South of the hill, the “punch list” of uncompleted work in the rest of Ranney Park is getting shorter. Benches, electrical cables for lampposts and other finishes are scheduled for completion in early spring.

It’s a different story north of the park, where major drain work has not yet begun, and will likely snarl traffic on Saginaw and Grand River in summer 2021. Lindemann hopes that part of the job will be done before MSU football re-launches in the fall. The entire drain system is scheduled to be in full flow by 2022.

Tied to the Montgomery Drain project is a major overhaul of the Red Cedar riverbed itself, from Harrison Road to Kalamazoo Street, funded by a $500,000 grant from the state of Natural Resources Department, scheduled to get underway in June.

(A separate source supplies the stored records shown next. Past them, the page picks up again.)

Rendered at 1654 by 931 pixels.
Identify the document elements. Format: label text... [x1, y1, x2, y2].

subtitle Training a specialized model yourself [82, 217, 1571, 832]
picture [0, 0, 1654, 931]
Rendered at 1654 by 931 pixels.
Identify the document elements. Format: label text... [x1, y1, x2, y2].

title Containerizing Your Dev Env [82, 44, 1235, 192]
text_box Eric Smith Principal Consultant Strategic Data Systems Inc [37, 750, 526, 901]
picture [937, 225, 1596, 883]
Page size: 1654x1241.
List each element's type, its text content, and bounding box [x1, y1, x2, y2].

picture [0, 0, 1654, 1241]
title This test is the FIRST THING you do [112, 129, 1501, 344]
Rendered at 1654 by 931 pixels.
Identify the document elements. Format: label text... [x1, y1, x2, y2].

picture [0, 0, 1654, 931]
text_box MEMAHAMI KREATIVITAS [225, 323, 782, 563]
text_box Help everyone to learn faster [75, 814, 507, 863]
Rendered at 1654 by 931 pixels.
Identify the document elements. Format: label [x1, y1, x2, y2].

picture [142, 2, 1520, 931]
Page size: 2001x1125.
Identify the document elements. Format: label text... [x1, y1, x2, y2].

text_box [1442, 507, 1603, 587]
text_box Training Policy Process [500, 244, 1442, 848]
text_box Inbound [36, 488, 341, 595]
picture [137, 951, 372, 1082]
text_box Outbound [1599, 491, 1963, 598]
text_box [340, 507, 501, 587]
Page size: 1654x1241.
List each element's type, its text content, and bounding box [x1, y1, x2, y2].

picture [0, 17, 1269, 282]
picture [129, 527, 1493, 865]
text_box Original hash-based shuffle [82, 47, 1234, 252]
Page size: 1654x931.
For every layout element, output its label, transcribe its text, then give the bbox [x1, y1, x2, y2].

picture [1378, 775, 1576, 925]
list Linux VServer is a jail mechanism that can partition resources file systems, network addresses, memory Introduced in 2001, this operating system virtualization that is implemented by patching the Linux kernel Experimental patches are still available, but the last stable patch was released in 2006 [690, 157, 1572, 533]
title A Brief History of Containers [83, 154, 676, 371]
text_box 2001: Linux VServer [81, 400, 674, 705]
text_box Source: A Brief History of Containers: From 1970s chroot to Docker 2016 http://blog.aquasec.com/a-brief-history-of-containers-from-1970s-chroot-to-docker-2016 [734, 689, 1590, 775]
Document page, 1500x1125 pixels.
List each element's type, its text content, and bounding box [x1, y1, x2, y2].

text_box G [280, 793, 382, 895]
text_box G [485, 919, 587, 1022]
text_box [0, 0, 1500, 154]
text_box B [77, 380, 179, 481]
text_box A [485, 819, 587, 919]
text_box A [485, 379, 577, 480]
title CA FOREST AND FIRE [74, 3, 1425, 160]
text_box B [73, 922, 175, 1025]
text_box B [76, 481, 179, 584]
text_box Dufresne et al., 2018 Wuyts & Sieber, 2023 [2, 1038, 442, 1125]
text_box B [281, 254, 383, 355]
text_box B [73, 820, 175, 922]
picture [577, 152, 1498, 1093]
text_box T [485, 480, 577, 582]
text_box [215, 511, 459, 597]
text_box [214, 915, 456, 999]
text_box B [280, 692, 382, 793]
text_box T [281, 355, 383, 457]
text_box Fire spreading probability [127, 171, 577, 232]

A stretch of river directly south of Frandor and the Red Cedar development will be narrowed, cleaned up and re-carved as a spawning bed for steelhead, lake and rainbow trout.

“Over the years, we’ve blown the banks out, widened the river and ruined the natural state of that river,” LIndemann said. “We have to physically correct our mistakes, starting with the Montgomery Drain. I will continue to look at ways to modify landscaping upstream, on the land, that reduce the rate of flow, to restore some equilibrium that we can live with, and the fish can live with.”